● **RECORDS SUPPLIED**
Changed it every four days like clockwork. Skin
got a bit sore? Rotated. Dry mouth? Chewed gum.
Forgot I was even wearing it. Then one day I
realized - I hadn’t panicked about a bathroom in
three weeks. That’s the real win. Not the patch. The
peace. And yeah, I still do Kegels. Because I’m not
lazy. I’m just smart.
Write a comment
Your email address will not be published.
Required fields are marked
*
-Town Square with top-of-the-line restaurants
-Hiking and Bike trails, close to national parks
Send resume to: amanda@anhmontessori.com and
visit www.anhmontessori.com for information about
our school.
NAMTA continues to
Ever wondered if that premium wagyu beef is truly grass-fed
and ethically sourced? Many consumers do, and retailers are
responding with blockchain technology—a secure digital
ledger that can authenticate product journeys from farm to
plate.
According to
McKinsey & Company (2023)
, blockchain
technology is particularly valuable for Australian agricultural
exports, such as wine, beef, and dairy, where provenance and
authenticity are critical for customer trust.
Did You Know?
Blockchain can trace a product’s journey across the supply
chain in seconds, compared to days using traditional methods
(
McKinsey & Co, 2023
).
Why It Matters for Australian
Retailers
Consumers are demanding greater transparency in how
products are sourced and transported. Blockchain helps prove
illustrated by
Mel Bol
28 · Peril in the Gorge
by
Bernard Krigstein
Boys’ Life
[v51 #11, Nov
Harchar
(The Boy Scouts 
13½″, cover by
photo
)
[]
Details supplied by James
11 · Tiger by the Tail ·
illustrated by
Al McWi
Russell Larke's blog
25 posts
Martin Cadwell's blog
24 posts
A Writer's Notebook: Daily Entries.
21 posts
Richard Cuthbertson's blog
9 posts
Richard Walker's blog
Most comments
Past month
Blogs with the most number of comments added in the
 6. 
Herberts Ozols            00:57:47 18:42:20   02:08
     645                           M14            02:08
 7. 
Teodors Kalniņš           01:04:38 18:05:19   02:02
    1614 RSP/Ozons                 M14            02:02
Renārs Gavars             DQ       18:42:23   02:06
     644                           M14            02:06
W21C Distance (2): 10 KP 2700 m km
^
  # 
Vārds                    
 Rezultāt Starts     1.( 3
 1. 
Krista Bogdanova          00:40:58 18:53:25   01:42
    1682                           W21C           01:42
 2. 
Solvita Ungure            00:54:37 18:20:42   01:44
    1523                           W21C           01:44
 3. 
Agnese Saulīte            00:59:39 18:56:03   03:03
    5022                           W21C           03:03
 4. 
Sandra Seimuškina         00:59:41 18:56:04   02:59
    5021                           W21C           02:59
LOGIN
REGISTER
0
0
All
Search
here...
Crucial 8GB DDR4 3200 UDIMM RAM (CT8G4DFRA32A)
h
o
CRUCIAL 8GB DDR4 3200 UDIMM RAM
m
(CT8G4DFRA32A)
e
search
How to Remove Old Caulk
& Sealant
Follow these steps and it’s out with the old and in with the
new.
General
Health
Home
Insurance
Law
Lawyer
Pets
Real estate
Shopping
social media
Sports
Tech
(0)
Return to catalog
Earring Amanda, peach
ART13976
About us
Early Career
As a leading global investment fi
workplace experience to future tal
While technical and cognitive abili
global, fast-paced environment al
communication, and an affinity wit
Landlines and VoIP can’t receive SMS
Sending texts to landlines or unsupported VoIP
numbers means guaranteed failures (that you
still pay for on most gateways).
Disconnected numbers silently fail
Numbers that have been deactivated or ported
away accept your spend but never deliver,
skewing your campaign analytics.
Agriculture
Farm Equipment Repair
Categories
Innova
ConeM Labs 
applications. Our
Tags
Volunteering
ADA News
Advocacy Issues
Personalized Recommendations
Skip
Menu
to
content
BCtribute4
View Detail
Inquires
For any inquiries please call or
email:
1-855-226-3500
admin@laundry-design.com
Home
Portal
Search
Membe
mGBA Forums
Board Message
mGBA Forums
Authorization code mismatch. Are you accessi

● **PROMPT**
State how many lines in the entries contain the string "email", counting only matches with the same capitalization. Give the number alone.

● **EXERCISE RESPONSE**
2